TASK ITEM A
In the passage on oil companies and natural gas, reproduce the stretch from "To be precise, the" through "per million BTUs.", replacing "wells" with "fields".
TASK ITEM B
Write a continuation of the passage on oil companies and natural gas, beginning after its final sentence.

PASSAGE TO READ

At the same time, Big Oil is already in the natural gas business, which is currently the electric utilities' number two fuel choice. About 30 percent of those natural gas discoveries are being extracted from the same holes oil companies are finding their petroleum. It wasn't so long ago that oil companies thought their natural gas findings were unprofitable, even going so far as to have them burned off. But they have since seen the light. Gas is now profitable. In this country, the commodity goes at a premium and has been in demand. Overseas, the oil companies already have a foothold.

There's "room for the big oil companies that want to get into natural gas, and even more so if the country commits to the building of liquefied natural gas," says Robert Stratman, vice president for ABB in Wicklife, Ohio.

Excess Cash

To be precise, the top 20 energy companies now have about $75 billion in cash, says Roberge with PriceWaterhouseCoopers. It's a less risky proposition to use some of that money to buy entities that are already in the natural gas production business than to develop those wells themselves. The problem all companies will face is how to bring on additional production to offset capacity declines -- as well as meet possible demand growth at natural gas prices as high as $15 per million BTUs.

Clearly, oil and gas prices alike will remain high over the next few years because there is not enough supply coming on line. But there is little doubt that those prices will eventually fall, albeit at levels much higher than consumers have traditionally known. There are roughly 3,000 trillion cubic feet of stranded natural gas, for example, that has already been discovered around the globe -- some of which could find its way to the U.S. market. Also, alternative fuels are currently being developed and may come onstream.

"In general, it is a very risky time for companies to acquire reserves in the U.S. because of the fear of 'buying high, selling low,'" says Paul Grimmer, president of Eltron Research in Boulder, Co. "That said, the U.S. gas market is interesting and will remain so. U.S. gas consumption is more than 60 billion cubic feet a day, equivalent to more than 12 million barrels/day of crude oil."

Some say that the expected wave of mergers among energy units is part of an ongoing trend to pick up key assets and beef up balance sheets in an effort to off-set some high risk projects. The trading of assets will continue and particularly among oil and gas exploration units, says Jim Halloran, a Wall Street analyst with National City Bank in Cleveland. And, Big Oil may be looking at more than natural gas developers; those companies may be eying oil sands players. Oil sands are a stratum of sand or sandstone containing petroleum.

GIVEN INFORMATION
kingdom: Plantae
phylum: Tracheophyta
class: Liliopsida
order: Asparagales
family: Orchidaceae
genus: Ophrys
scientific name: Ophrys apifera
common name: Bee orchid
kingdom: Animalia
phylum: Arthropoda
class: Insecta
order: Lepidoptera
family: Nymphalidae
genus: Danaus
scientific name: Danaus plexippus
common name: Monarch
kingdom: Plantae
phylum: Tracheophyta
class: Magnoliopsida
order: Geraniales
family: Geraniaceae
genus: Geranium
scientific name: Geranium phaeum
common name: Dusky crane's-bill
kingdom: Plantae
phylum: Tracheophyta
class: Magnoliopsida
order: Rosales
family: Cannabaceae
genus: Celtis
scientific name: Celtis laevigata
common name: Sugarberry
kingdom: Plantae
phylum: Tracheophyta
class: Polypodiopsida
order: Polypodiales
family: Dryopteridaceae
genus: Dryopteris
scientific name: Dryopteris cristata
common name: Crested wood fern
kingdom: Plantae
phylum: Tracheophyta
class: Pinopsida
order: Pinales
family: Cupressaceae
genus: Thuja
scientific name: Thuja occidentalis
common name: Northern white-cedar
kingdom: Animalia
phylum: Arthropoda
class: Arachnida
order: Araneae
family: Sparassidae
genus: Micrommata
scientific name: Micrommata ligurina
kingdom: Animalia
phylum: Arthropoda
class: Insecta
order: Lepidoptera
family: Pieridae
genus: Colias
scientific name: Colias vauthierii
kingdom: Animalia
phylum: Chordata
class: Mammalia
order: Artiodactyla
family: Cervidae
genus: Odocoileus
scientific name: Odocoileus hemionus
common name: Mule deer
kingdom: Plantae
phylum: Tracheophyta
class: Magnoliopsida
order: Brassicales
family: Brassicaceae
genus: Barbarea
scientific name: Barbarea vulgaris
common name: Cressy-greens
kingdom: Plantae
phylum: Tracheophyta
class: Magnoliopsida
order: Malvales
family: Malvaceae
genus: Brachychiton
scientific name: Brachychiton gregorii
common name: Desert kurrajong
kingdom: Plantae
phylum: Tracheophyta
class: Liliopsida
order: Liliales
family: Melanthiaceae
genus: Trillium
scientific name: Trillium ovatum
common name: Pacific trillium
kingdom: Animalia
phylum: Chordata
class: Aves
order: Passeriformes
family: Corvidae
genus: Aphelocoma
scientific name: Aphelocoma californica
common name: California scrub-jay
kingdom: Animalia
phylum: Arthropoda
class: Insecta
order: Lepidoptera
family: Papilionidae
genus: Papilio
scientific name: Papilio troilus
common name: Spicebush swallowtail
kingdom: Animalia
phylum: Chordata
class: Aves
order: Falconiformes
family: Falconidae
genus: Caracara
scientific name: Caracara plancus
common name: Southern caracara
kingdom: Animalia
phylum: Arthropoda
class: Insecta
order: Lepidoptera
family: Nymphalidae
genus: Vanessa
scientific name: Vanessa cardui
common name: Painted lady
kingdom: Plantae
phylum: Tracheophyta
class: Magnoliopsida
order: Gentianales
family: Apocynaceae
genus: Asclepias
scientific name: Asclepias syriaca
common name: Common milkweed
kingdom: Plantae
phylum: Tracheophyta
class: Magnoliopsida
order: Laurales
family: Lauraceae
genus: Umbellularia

OUTPUT A
To be precise, the top 20 energy companies now have about $75 billion in cash, says Roberge with PriceWaterhouseCoopers. It's a less risky proposition to use some of that money to buy entities that are already in the natural gas production business than to develop those fields themselves. The problem all companies will face is how to bring on additional production to offset capacity declines -- as well as meet possible demand growth at natural gas prices as high as $15 per million BTUs.

OUTPUT B
"The short answer is that this deal -- ConocoPhillips and Burlington Resources -- is just one in a continuum of transactions," says Halloran. "This deal does not push any of the potential buyers to look harder than they already have."

The scenario is playing out. Connacher Oil & Gas just agreed to buy Luke Energy as a way to lock in natural gas costs for its planned oil sands project in the Canadian province of Alberta. In this case, Luke Energy's gas supplies would be used as a hedge against the oil sands supplies -- 10,000 barrels a day -- needed by Connacher. Connacher adds the deal enables it to lock in the gas it will need for production as well as gives it extra gas to sell in the market.

High commodity prices are hurting consumers and giving oil companies ample cash. But such a situation won't lead to an immediate increase in either oil or gas production, given that companies can't bring large amounts of supplies onstream anytime soon. Moreover, they tend to view the economic landscape 10 years out - not in one or two year cycles. Eventually, prices will moderate and the incentive to drill will decline along with it.

The same economic fundamentals, however, do motivate well-heeled energy enterprises to search for valued assets. And right now, natural gas producers are appetizing and may be a logical fit for Big Oil. That's why 2006 is expected to be an active year for those in a position to buy.